Top Stories: The Black Death, Bird Flu, and Beaked Whales

annedde/iStockPhoto; Wikimedia Commons; Lisa Thompson, Island Conservation Society, Seychelles (2)

Top Stories: The Black Death, Bird Flu, and Beaked Whales

Black Death Left a Mark on Human Genome

The Black Death didn't just wipe out millions of Europeans during the 14th century. It also changed the human genome. In fact, the evolution of our genome in the face of the Black Death could explain why Europeans respond differently to some diseases and why they have different susceptibilities to autoimmune disorders.

A Calming Cure for Autism?

Complications during labor and birth have been associated with higher rates of autism. Now, a mouse study reveals that a popular blood pressure drug can reduce the stress of being born—and curb symptoms of autism.

New Avian Flu Virus Ravages Poultry in Korea

A dangerous new strain of bird flu that emerged in South Korea on 17 January has spread nationwide despite efforts to clamp down on the virus. Authorities have culled 2.8 million domestic chickens and ducks since the outbreak began. As yet, there are no reports of human infections.

Schizophrenia: Time to Flush the Meds?

The first line of defense for mental illnesses like schizophrenia is usually antipsychotic drugs, many of which have serious side effects. Now, a new study concludes that for patients who can't or won't take medication, psychological approaches like cognitive behavioral therapy could work as an alternative treatment.

# Activities
- a) Transcribe the portion of the top-stories roundup above that begins at the words "A Calming Cure" and stops after the words "of human infections.".
- b) Continue the top-stories roundup above, starting after its final sentence.

# Record excerpts
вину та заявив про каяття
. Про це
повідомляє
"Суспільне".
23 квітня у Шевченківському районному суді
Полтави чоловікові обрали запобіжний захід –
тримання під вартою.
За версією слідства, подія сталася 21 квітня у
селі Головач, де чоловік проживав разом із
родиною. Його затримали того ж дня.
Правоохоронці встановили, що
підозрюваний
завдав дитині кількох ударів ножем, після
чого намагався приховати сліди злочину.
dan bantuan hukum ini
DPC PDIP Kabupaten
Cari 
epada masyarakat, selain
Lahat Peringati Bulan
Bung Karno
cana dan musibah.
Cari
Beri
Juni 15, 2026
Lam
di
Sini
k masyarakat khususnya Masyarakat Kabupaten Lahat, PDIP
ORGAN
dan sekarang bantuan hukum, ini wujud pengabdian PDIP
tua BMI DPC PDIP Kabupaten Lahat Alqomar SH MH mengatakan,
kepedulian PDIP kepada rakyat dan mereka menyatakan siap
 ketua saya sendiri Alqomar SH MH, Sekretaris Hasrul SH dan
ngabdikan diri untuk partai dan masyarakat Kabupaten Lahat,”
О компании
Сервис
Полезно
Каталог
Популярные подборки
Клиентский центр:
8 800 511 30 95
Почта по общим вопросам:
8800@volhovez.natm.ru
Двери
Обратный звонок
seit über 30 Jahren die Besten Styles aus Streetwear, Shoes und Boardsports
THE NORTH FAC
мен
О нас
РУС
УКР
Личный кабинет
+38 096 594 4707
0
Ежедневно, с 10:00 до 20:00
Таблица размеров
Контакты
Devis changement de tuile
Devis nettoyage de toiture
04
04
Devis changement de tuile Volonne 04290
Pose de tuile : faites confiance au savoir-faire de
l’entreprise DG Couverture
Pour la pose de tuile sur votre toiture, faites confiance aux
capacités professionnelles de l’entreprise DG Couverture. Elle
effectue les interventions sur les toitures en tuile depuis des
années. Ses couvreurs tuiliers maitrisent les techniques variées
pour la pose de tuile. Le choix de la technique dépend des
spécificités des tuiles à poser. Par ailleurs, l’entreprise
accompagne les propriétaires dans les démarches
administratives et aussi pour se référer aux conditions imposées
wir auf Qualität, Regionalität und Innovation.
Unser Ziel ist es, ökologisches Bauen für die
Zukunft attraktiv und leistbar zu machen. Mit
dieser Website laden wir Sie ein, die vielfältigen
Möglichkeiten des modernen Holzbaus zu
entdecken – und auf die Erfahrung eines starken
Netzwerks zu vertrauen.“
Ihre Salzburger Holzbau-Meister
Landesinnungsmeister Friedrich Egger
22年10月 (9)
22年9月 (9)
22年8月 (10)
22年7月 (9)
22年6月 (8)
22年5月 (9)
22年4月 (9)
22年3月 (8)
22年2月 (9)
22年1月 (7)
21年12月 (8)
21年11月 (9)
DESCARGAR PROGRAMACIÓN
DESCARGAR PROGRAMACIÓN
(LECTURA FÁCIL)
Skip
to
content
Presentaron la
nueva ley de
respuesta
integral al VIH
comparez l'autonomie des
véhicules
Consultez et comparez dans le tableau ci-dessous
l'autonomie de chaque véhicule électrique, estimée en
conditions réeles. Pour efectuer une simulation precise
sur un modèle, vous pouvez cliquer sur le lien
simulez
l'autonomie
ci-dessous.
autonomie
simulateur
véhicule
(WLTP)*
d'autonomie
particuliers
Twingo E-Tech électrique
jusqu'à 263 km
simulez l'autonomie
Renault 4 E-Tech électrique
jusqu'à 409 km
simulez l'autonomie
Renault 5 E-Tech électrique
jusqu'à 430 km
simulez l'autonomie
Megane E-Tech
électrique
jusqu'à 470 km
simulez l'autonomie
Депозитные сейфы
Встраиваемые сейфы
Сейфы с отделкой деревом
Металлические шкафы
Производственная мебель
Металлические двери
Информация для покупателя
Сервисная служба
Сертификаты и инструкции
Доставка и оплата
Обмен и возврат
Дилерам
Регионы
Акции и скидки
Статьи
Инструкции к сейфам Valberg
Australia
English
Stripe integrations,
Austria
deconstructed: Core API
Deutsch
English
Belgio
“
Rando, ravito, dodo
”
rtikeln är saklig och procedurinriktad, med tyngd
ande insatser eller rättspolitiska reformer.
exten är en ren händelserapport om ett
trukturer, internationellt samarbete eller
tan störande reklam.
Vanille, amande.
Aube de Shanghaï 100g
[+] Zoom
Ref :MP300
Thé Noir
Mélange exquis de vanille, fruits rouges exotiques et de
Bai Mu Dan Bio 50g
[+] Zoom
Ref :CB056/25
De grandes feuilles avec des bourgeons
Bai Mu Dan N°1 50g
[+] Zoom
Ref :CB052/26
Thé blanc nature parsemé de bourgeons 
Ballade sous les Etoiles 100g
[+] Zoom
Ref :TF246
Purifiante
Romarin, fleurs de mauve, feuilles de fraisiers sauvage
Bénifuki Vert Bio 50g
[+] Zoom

# Answers
- a)
A Calming Cure for Autism?

Complications during labor and birth have been associated with higher rates of autism. Now, a mouse study reveals that a popular blood pressure drug can reduce the stress of being born—and curb symptoms of autism.

New Avian Flu Virus Ravages Poultry in Korea

A dangerous new strain of bird flu that emerged in South Korea on 17 January has spread nationwide despite efforts to clamp down on the virus. Authorities have culled 2.8 million domestic chickens and ducks since the outbreak began. As yet, there are no reports of human infections.

- b)
Dried Meat 'Resurrects' Lost Species of Whale

Beaked whales are some of the world's most mysterious creatures. Now, after running DNA tests on a gift of dried whale meat given to a scientist visiting islands in the Pacific, researchers have confirmed that there's a whole new species of beaked whale living in our oceans—and there may be others out there.

Quarks Know Their Left From Their Right

How an electron interacts with other matter depends on which way it's spinning as it zips along—to the right like a football thrown by a right-handed quarterback or the left like a pigskin thrown by a lefty. Now, physicists have confirmed that quarks exhibit the same asymmetry. The result could give physics a new weapon in the grand hunt for new particles and forces.